この本を読んで改めて、畏敬の念を深めた。
『宮内官僚 森鷗外』(野口武則、角川新書)。サブタイトル:「『昭和』改元 影の立役者」。
出版社のPRはこう言う。
〈「昭和」は完璧な元号だった〉
「大正」は過去にベトナムで使用済みの「不調べ」の元号だった。明治天皇后には誤った追号が贈られてしまっていた……。歴史の重みを失った近代日本の綻びを正すため、鴎外が最後に挑んだのは元号制度の整備だった。それまで使われたことがなく、由緒正しい漢字を重ねた完璧な元号「昭和」は如何にして生まれたのか? 「令和」改元の深層に迫った政治記者が、膨大な公文書の中に隠された晩年の暗闘に初めて光を当てる!
書いたのは、毎日新聞の野口武則記者。
筆者は言う。「私は令和改元にの取材に関わった一介の新聞記者に過ぎない」と(同著「あとがき」)。いやいやご謙遜。新聞記者でありながら、学術論文の書き方を一から教わり、森鷗外記念会の会員になり、山崎一穎先生ほかの薫陶を受けた結果の労作がコレ。すばらしい内容であった。
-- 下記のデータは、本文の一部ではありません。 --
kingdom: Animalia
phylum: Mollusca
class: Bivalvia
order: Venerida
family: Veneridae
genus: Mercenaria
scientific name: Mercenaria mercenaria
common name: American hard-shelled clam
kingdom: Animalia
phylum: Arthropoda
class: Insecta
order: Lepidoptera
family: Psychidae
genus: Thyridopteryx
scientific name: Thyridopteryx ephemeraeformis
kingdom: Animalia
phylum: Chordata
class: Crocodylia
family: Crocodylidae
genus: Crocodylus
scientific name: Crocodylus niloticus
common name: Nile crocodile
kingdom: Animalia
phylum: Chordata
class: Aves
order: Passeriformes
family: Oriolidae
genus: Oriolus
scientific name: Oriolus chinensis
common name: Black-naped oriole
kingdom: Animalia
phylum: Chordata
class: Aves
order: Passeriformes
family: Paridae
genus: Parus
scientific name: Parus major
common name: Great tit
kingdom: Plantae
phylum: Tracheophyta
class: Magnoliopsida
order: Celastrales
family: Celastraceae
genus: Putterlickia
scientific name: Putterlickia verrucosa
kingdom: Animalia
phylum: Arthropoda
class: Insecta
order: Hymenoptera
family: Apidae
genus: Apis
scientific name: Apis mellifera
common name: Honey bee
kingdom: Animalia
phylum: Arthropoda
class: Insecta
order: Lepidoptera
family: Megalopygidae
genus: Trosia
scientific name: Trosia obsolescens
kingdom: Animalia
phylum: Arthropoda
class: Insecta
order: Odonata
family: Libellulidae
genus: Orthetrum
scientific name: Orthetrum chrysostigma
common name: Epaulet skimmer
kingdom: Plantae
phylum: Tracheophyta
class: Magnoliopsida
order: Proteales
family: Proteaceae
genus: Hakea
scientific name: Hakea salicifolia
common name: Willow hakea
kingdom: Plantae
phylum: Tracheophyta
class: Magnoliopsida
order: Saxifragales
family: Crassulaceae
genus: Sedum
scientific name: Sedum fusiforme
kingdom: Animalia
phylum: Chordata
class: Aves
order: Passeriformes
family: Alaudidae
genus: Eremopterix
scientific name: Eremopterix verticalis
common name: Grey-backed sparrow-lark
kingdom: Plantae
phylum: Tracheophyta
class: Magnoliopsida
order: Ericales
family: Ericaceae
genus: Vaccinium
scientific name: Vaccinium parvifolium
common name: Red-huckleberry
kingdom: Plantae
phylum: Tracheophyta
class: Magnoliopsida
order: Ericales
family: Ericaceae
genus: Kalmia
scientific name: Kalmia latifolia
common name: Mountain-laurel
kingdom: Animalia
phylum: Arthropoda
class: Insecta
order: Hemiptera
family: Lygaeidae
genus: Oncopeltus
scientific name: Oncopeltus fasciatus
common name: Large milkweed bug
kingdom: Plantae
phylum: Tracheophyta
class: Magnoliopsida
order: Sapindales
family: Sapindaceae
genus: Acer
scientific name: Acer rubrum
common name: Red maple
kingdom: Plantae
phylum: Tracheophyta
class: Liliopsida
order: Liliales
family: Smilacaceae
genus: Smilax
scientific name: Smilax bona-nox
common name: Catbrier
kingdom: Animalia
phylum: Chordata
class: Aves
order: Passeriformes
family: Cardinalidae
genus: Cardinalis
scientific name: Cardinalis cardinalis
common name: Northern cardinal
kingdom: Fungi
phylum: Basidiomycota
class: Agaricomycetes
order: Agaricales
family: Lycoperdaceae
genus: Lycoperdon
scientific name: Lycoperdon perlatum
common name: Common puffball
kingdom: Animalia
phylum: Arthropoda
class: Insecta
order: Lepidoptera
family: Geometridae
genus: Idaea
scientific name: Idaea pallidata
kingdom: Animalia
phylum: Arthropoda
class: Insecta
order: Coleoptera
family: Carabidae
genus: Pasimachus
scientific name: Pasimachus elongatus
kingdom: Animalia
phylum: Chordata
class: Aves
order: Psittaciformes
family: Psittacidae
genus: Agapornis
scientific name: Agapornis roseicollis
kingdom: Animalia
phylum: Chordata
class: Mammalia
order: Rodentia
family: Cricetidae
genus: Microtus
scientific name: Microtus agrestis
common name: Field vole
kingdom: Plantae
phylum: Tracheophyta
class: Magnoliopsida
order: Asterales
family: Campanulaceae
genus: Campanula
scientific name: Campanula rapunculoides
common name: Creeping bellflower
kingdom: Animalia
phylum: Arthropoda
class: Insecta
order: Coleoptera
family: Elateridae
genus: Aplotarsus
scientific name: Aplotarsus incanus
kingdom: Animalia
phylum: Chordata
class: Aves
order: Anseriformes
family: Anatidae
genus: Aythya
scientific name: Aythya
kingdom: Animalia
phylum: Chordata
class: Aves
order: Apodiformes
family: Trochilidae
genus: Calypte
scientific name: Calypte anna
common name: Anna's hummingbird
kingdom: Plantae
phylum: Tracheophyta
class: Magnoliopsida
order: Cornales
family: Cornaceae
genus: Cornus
思い返すのが、当時の新聞論調。安倍総理(当時)憎しのあまり、ヤレ「安倍」「安」の文字が元号に入るだとか、「令和」の「令」は「命令の令」だとか、そんな論調ばかり。新聞記者のレベルの低さにほとほと辟易したものだった。
この本を読んで、「こういう新聞記者もまだいたのか」というオドロキは、読後の副産物であった。